'Painted With the Neo-Nazi Brush': Was the Media Coverage of the German Protests Against Covid19 Govt Restrictions Biased?

Published August 3rd, 2020 - 08:53 GMT
'Painted With the Neo-Nazi Brush': Was the Media Coverage of the German Protests Against Covid19 Govt Restrictions Biased?
A demonstrator in a wedding gown poses in front of the Brandenburg Gate with a sign reading: "Yes to the (Germany's) basic law" as she takes part in protest against the current measures to curb the spread of the Coronavirus in Berlin. (JOHN MACDOUGALL / AFP - edited by Al Bawaba)

Calls to protest against the German government's measures to curb the spread of the Coronavirus have attracted at least 20k people in the country's capital on Saturday. However, the way these protests were reported by the media afterward sparked a strong backlash as it described the demonstrators as "Neo-Nazis" and "far-right-wing."

The "day of freedom" protests, where demonstrators called on the government to stop forcing wearing masks and lockdown restrictions on them, saying that it violates their personal freedoms, have been framed by several local and international media outlets as "featuring conspiracy theorists and right-wing slogans," which ignited an online discussion on "media bias when it comes to protests that go against the mainstream."

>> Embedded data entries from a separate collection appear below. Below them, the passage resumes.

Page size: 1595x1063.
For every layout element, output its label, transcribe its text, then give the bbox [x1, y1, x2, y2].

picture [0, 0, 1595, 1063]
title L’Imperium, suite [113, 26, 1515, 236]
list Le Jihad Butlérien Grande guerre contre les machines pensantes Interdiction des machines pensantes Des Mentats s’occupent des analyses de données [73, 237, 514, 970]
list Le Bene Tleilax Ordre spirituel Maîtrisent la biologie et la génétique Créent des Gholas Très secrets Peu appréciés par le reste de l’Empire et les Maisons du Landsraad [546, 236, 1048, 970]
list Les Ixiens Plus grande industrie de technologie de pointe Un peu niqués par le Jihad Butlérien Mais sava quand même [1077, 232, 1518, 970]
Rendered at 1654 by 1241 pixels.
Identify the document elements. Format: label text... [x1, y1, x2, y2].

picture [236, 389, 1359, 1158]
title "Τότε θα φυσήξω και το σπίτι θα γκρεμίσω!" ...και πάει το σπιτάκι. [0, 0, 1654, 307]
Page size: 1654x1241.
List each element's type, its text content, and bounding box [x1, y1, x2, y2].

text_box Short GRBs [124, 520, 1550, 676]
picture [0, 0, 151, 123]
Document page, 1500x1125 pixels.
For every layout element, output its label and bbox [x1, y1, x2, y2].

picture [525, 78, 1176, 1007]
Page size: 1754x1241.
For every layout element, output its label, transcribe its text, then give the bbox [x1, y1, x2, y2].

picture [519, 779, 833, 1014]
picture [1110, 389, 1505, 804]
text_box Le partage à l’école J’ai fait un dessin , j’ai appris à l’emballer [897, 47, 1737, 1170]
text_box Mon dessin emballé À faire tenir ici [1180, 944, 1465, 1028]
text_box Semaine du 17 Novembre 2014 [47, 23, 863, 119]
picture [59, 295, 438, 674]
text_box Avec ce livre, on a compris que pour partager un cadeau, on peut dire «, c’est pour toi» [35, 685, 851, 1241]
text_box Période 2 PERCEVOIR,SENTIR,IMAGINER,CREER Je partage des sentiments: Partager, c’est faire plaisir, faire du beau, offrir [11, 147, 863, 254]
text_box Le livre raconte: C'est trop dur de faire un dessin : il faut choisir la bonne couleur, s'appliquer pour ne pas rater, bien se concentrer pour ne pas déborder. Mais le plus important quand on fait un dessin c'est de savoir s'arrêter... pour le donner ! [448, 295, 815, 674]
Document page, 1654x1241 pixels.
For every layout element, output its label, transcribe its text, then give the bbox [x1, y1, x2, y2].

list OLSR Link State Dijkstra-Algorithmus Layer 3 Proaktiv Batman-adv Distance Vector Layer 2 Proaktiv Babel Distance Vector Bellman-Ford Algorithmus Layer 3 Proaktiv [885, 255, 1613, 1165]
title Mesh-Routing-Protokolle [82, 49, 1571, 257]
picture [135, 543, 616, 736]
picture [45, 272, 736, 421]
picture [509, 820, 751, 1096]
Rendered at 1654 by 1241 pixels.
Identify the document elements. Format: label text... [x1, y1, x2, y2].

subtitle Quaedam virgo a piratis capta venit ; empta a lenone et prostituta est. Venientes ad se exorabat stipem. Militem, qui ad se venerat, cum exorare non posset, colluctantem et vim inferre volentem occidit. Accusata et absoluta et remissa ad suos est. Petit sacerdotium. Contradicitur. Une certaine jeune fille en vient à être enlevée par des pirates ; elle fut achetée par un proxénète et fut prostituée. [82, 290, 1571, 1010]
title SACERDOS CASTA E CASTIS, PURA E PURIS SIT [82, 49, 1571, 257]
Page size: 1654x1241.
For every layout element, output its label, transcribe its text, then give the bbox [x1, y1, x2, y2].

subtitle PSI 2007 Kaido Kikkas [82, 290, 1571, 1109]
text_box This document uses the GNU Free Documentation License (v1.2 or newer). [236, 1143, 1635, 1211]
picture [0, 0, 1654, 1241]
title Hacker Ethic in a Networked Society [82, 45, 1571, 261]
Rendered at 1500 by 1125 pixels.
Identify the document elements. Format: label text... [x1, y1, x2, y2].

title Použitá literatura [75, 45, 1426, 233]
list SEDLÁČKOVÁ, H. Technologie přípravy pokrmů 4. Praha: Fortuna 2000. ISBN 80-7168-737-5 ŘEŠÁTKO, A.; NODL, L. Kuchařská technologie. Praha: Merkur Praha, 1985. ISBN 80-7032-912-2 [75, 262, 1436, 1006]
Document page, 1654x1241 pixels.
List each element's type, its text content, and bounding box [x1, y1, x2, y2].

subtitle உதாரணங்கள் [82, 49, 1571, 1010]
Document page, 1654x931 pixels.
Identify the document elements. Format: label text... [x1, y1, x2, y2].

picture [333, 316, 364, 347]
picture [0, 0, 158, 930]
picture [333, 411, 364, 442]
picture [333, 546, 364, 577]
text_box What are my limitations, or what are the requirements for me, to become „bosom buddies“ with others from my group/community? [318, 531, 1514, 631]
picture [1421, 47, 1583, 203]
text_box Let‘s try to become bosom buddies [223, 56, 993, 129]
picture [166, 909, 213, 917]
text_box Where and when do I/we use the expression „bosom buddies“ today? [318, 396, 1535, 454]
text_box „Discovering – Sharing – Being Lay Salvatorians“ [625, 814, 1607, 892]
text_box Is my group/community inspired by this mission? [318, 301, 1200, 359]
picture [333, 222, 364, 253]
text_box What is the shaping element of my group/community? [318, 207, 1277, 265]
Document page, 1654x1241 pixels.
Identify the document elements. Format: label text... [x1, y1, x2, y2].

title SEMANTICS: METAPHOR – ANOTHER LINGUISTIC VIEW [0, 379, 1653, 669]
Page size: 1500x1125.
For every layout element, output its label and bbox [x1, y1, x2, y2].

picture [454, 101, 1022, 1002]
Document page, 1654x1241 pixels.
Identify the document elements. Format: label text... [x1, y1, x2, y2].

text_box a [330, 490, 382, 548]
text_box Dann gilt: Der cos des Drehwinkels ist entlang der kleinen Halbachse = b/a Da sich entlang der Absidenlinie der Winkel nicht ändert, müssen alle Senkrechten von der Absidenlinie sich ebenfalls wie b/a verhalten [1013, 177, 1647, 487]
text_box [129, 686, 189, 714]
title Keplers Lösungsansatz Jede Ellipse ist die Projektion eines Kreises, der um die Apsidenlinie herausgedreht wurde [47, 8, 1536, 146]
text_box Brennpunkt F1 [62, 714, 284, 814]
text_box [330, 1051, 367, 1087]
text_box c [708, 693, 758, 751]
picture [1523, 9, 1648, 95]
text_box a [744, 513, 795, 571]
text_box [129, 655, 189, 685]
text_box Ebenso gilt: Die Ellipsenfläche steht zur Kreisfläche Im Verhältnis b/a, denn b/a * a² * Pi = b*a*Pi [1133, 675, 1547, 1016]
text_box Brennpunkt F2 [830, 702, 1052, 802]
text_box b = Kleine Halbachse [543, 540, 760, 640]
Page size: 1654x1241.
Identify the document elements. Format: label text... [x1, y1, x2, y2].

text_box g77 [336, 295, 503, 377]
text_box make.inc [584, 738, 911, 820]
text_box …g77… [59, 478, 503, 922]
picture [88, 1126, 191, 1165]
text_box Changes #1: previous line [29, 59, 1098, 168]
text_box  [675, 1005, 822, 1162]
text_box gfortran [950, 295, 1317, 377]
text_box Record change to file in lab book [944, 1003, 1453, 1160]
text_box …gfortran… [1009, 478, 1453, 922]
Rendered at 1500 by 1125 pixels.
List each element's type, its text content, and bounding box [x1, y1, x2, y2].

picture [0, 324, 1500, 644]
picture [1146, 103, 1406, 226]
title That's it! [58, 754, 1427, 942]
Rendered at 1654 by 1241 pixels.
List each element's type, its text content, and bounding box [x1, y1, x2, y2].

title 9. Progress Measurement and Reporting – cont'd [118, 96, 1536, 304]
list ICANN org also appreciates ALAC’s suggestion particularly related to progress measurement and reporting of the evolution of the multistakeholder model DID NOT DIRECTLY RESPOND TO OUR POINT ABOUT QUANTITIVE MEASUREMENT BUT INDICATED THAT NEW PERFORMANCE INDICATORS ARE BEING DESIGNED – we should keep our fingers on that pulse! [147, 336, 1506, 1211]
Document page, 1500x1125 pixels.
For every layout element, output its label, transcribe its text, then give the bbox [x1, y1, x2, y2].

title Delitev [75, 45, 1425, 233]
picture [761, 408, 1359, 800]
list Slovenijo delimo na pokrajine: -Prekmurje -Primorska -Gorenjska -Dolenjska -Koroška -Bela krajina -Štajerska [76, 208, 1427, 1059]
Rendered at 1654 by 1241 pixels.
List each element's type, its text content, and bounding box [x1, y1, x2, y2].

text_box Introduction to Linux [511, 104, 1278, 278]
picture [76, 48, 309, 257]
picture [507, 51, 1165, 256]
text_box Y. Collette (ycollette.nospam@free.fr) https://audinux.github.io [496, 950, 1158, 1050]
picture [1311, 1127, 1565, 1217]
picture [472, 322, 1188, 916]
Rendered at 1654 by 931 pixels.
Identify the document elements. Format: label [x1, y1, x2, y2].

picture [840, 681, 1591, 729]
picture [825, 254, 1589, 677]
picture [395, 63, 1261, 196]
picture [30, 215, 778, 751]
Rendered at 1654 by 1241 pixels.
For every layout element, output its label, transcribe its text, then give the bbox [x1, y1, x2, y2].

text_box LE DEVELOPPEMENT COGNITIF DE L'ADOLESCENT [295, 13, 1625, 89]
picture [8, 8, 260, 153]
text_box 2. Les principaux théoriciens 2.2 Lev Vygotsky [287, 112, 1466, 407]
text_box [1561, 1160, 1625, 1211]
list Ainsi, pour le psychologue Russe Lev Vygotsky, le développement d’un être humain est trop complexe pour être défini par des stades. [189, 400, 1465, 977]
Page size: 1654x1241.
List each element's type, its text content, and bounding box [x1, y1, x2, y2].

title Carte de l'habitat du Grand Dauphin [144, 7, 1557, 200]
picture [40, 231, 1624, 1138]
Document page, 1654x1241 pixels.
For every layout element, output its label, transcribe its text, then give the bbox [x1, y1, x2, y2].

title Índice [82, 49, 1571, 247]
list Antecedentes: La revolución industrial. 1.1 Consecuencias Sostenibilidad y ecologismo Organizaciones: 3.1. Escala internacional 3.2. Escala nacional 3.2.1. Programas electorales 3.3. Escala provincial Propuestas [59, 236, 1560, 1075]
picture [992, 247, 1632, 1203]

Some commentators argued that prominent news websites have been painting all demonstrators as "Neo-Nazis in an attempt to demonize them and their calls." Yet, the BBC correspondent noted that "some participants were from the far-right and some were conspiracy theorists, who do not believe Covid-19 exists, but others were ordinary people who simply object the government's approach to the pandemic."

Additionally, some newspapers who have negatively portrayed the Berlin protest stressing "protesters defiance of social distancing rules" were criticized for "double-standard reporting," as social media users highlighted that the same newspapers were supportive of Black Lives Matter protests that rocked several international cities last June, which "took place during the pandemic too."

Despite having Europe's largest elderly population, Germany has had one of the continent's lowest death rates of less than 0.50%, according to official figures. Thus, the country is witnessing a growing opposition to lockdowns and masks, amid increasing sentiment against the Coronavirus danger they called "a hoax" and "a false alarm."